Edgeio, http://edgeio.com, launched last week. Edgeio allows blog publishers to use their own sites as ecommerce storefronts, and uses tags and RSS to aggregate blog publishers' listings. On the buyer side, it provides a purpose-built interface for browsing these listings to find what you need. I think this is a good example of a "Web 2.5" application in some respects, in that it follows some of the principles of Structured Collaboration (see http://www.octavianworld.org/octavianworld/2005/12/what_can_web_15.html).
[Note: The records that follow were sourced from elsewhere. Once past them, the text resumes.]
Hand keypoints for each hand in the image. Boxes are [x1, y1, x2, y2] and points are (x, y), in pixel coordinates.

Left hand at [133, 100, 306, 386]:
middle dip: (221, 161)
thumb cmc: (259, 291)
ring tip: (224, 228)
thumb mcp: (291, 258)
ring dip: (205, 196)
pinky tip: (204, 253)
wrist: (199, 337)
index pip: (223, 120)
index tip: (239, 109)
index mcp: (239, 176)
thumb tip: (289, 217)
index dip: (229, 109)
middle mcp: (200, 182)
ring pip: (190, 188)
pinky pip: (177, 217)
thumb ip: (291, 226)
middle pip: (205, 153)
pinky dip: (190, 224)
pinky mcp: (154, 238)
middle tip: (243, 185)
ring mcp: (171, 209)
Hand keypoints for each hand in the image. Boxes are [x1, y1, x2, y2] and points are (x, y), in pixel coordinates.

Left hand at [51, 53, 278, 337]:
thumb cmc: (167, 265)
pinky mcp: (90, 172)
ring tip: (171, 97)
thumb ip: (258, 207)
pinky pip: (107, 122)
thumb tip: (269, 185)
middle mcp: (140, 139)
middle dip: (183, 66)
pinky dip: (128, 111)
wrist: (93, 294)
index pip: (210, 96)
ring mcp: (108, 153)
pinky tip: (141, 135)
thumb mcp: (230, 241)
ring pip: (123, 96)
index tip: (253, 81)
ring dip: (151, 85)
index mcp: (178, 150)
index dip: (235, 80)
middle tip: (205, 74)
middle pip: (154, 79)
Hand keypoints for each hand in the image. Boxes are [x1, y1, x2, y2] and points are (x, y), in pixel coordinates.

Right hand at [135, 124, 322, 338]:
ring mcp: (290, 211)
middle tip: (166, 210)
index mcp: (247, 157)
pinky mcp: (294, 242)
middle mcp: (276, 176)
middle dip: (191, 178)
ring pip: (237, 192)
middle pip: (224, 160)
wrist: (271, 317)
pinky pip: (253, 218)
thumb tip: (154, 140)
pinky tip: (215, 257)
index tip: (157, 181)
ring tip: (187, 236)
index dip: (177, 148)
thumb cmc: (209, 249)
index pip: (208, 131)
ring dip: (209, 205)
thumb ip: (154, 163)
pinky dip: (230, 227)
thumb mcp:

Edgeio was covered in Business week's blogs earlier in February:
http://blogs.businessweek.com/the_thread/techbeat/archives/2006/02/edgeio_edges_ou.html
Nik Cubrilovic's post in TechCrunch (a great resource) was also excellent, and the comments provide invaluable market feedback for the Edgeio team (rendering a lot of what I might have had to say superfluous).
http://www.techcrunch.com/2006/02/27/edgeio-launches/
Finally, Nick Carr's post on Rough Type, skeptical but partially right on:
http://www.roughtype.com/archives/2006/03/getting_it.php
What he misses, for my taste, is that these services are not intended to grow to the sky. They are experiments that ultimately make sense only in the context of a larger partner that builds or buys them.